Llamamos sopor o letargo, porque las primeras demostraciones de la facultad en el Magnetismo, se demuestran con la característica de los soporíficos; un suave y dulce desvanecimiento que aletarga por la satisfacción del alma a la materia de su cuerpo, la que también cede porque participa del beneficio.

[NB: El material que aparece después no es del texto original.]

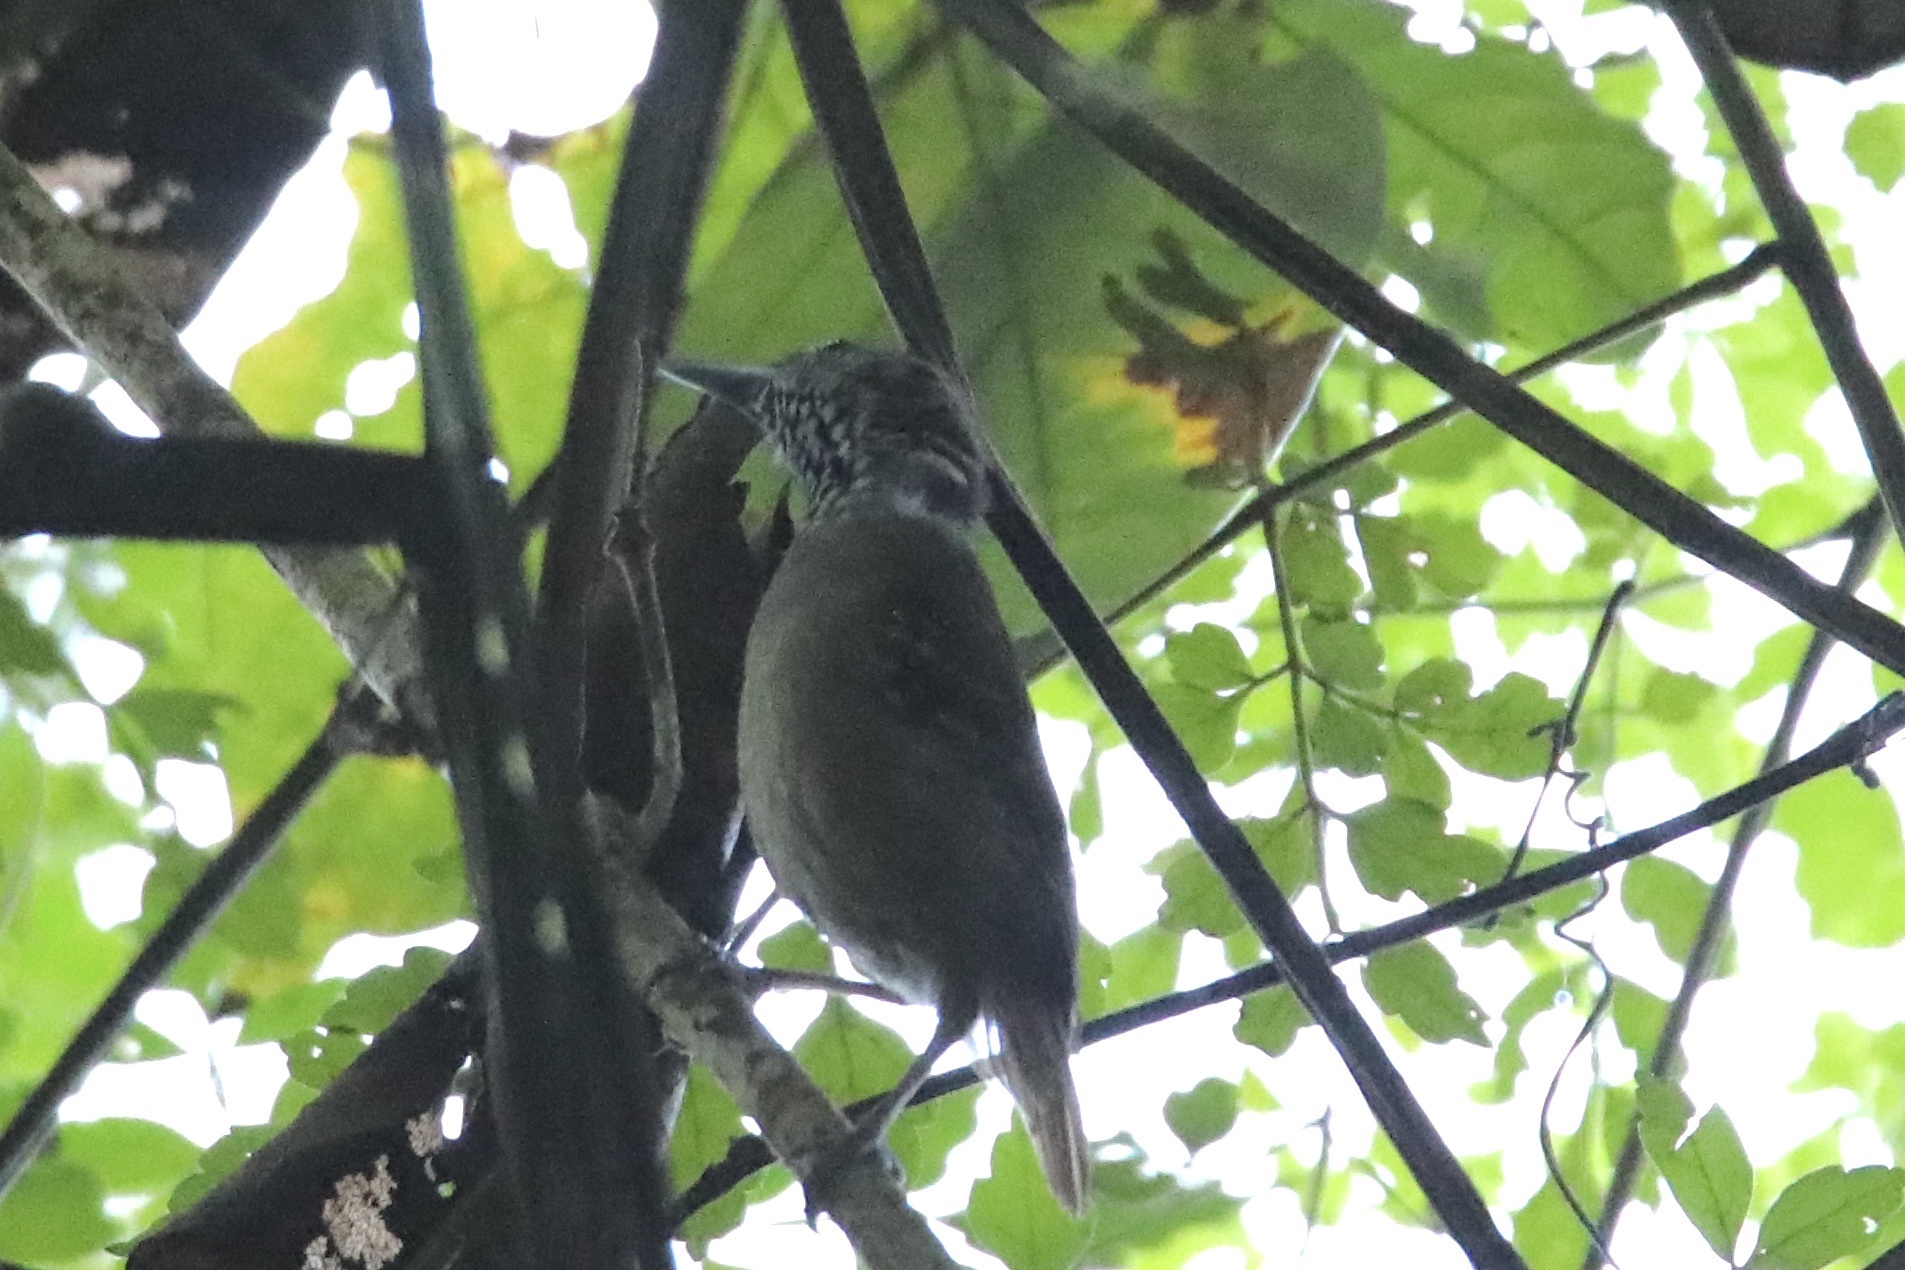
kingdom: Animalia
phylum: Chordata
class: Aves
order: Passeriformes
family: Thamnophilidae
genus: Epinecrophylla
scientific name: Epinecrophylla fulviventris
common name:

Las primeras veces, como por el natural apego del espíritu, por el alma, a su materia, siempre recelosa, cae en ese sopor sin ser verdadero sueño, puesto que oye como individualidad y su inteligencia se mantiene lúcida.

Si lográis hacerle hablar en ese estado, no os dirá más que lo que diría en estado natural; pero sí recibe las órdenes del magnetizador y queda ya bajo su influencia y poder.

En este estado, debe el operador atraerse las simpatías del espíritu y del alma del operado, porque es de gran interés para los grados sucesivos en que ha de iluminar al sonámbulo .

La natural desconfianza de las primeras veces, se va desvaneciendo por la confianza; y la resistencia natural de la materia, cede a causa del bien y aún goce que recibe la materia, por el dulce y suave desvanecimiento como se produce la posesión o el trance; pero el operador debe velar mucho y cubrir con sus fluídos el ambiente para que uno o muchos espíritus no le presenten en cuadros reales las miserias de su vida para avergonzarlo, haciéndole creer que de ello tratan en esas operaciones, aunque en verdad tocan el violón, porque ya, podía costarle algo más al operador, pero como ya le impone la sumisión y obediencia y le da valor, su intriga no tiene efecto; pero conviene mandarle al operado olvidar todo y no acordarse más que de la orden de obedecerle.